Morgan grunted as he started to move as quickly as he could in the magnetic boots, back down the side of the h-mass container. The boots made movement a lot slower than a natural walk because the failsafe wouldn’t allow one to come unclamped until the other was secured. He wasn’t sure why he was hurrying back toward the EVA bay—no matter what, he’d be outside when the ship entered that yellow haze . . . if it was real. Still, he moved as quickly as he could and was about ten feet past the sensor array when Noah’s voice cut into the silence: “Ensign Hall, I’ve lost contact with the systems in the Bussard drive.”
“Excuse me?” Morgan hissed, his lungs heaving from the exertion of his pace.
“The diagnostic nodes and all controls to the Bussard engine have stopped responding. I appear to be losing contact with engineering now. I . . .” Noah’s precise diction cut out. Morgan suddenly felt very strange. For a moment, his vision got brighter, and he felt like he’d been dosed with a strong euphoric drug, then everything was black. He couldn’t feel or see anything. He tried to take a step, and he couldn’t be sure his leg moved. He couldn’t even tell if his boot was clamped down or not. Panic surged through his mind. Had the ship exploded? Was he drifting in the void? Was he dead?
***Integrating non-System entities.***
What? “Noah, was that you?” Morgan tried to say, but he wasn’t sure any sound came out of his mouth. Was he even breathing? The voice hadn’t sounded like Noah. It was emotionless, almost like a discordant mesh of several voices at once.
***Calculating: 5,000 species individuals.***
***Scanning: Human civilization added to System database.***
***Species average Energy affinity rating: 4.9***
***Species integration zone D-1.4—Ardent Vale.***
***1 non-living entity.***
***Non-living entity Energy affinity rating: 0.0***
***Non-living entity deleted.***
Ice cold calm settled on Morgan’s mind. If he could yell or run, he might be doing that, but now he just listened with rapt attention. What the hell was going on, and where was that voice coming from? Non-living entity deleted? Was the voice talking about Noah-9? Energy affinity?

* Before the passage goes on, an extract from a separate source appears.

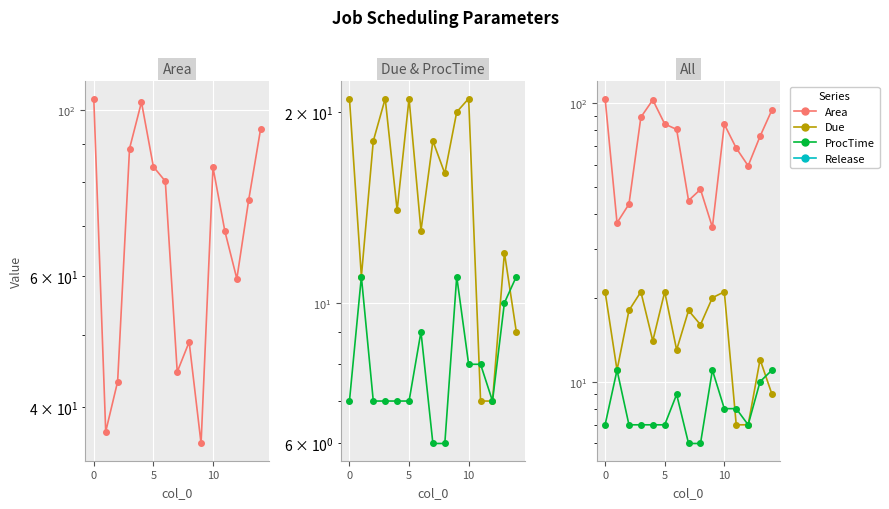

What is the total value across all series at 13?

97.9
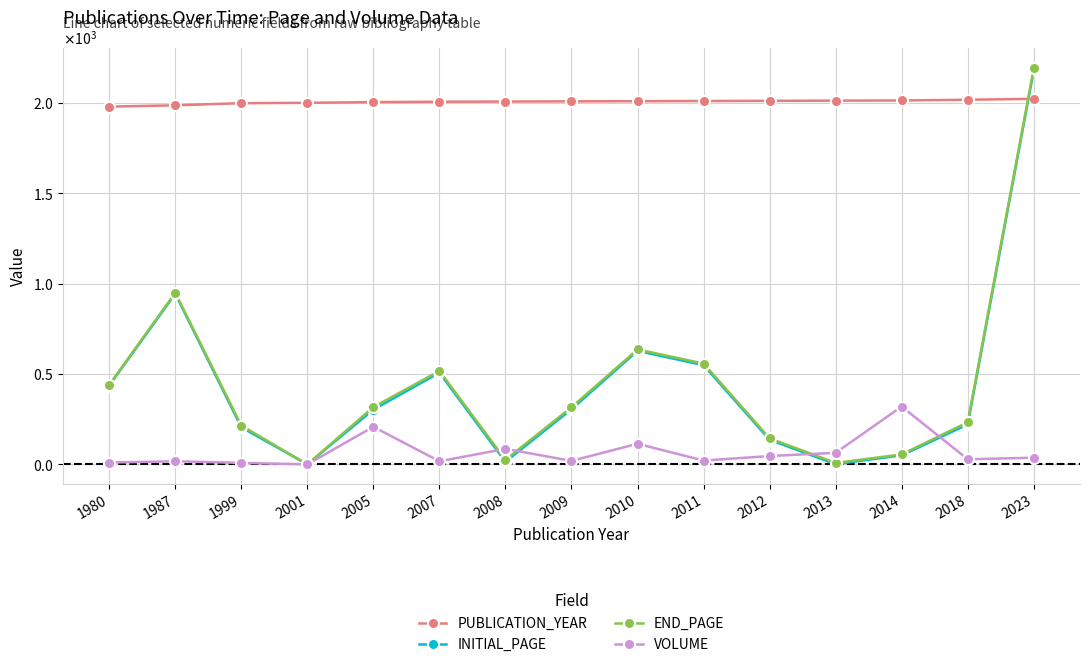

What are all the series names shown in the legend?

PUBLICATION_YEAR, INITIAL_PAGE, END_PAGE, VOLUME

***Human Individual, you are separate from the other 4,999 human individuals***
Morgan suddenly felt like he had taken a breath, and he could speak: “Yes, I was awake . . .” The voice cut him off:
***Champion status assigned. Your Energy affinity rating is 9.2. Individual integration zone D-1.16—Crucible***
MORGAN
Morgan felt like he’d been on a week-long bender. His head was throbbing, and his stomach groaned like an angry abyss. Blearily, he pried open his dry, crusty eyelids and looked around. For a few moments, he was stricken with confusion—was he on the floor of his bathroom? Wait, that wasn’t right; he was on board the Pilgrim 9. No, that wasn’t right, either—there weren’t tiles on the spacecraft, even in the officer suites. What? Suddenly it rushed back to him, and Morgan sat up with a jolt of adrenaline. He’d been on an EVA, the golden mist, the darkness, the strange voice in his head. Morgan rubbed his eyes quickly and looked around. Yes, the floor was some sort of dark ceramic tilework and, in the dim shadows, he could make out gray walls in front of him and to his left. The light was faint, but it had a golden hue. Morgan looked to his right and then behind him and gasped. There was the source of the glow. It was a small golden ball, about the size of a marble, seemingly hovering in the air about two feet off the ground and about a yard away.
“What the fuck . . .?” Morgan struggled to his knees and realized they were bare; he wasn’t wearing his EVA suit or the silver jumper he’d had on underneath. He was wearing a simple pair of brown cloth shorts, and that was it. “Seriously, what the fuck?” He wasn’t cold, and he realized that the glowing, floating marble gave off a bit of heat. Behind the light source, the tile floor stretched into yawning shadows. Morgan couldn’t hear a sound, but as he strained to see past the marble, he started to notice that the light felt good. Like stepping into the summer sunshine after sitting in a dark, cold movie theater sort of good. He hesitantly stretched his hand toward the marble, and it steadily glowed, not moving, not blasting him with heat—just a warm, comfortable radiance. He stopped his fingers about an inch from the marble and pulled back his hand. Just what the hell was going on?